WHAT IS REQUIRED — In the MONREPOS research text below, write out word for word the part from "Settlement behaviour" up to and including "of settlement dynamics.".
-- READING PASSAGE follows --
Further research projects relating to subsistence concentrate on the late Ice age and the early Holocene. Studies from concentrations at the Mesolithic site of Duvensee were the first to show the significance of vegetation resources (hazelnuts) in the early Holocene subsistence.

Settlement behaviour
The investigation and analysis of the evolution of settlement and land use behaviour represent another research focus at MONREPOS. Since its inception the systematic analysis of extensively-excavated open-air sites and settlement structures has always been a focus at MONREPOS. Current research involves the application of GIS supported geo-statistical approaches that allow for quantitative and verifiable analyses of settlement dynamics.
. The wide spectrum of investigated sites allows for a diachronic comparison of settlement and land use behaviours and their links with environmental change and socio-economic factors. Current projects involve the sites of Neumark-Nord, Bilizingsleben, Niederbieber, Breitenbach, Magdalena-cave, Gönnersdorf, Andernach, Oelknitz and Duvensee.
-- READING PASSAGE concluded --
-- EXTRACTED ENTRIES follows --
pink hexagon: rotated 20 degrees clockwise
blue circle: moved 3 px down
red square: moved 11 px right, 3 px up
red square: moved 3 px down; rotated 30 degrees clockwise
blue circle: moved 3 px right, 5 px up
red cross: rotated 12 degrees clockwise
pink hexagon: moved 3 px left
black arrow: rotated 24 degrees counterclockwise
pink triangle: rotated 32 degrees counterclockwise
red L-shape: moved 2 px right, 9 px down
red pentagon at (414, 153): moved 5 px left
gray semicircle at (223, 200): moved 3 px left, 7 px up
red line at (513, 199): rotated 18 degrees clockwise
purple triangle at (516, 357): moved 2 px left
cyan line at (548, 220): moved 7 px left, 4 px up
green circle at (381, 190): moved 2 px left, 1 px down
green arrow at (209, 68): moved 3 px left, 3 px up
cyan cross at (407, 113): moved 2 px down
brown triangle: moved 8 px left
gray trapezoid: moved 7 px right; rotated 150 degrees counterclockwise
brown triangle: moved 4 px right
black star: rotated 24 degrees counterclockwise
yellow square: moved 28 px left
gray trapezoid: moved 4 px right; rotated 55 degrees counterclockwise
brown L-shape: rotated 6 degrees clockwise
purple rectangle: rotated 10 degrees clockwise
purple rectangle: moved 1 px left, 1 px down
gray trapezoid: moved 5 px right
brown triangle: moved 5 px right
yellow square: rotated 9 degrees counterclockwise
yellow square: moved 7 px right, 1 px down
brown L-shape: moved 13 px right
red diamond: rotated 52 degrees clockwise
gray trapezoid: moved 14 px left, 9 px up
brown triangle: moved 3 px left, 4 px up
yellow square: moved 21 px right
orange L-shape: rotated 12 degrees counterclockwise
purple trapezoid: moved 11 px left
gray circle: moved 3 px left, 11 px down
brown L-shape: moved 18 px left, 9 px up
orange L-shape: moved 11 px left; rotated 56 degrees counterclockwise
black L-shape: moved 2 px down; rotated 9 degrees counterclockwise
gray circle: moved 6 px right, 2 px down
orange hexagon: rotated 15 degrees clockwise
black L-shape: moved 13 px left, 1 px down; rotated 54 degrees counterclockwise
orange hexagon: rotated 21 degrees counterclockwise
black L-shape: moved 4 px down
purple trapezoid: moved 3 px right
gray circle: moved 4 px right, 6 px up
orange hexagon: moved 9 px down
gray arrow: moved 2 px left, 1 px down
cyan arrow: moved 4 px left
-- EXTRACTED ENTRIES concluded --
TASK ANSWER —
Settlement behaviour
The investigation and analysis of the evolution of settlement and land use behaviour represent another research focus at MONREPOS. Since its inception the systematic analysis of extensively-excavated open-air sites and settlement structures has always been a focus at MONREPOS. Current research involves the application of GIS supported geo-statistical approaches that allow for quantitative and verifiable analyses of settlement dynamics.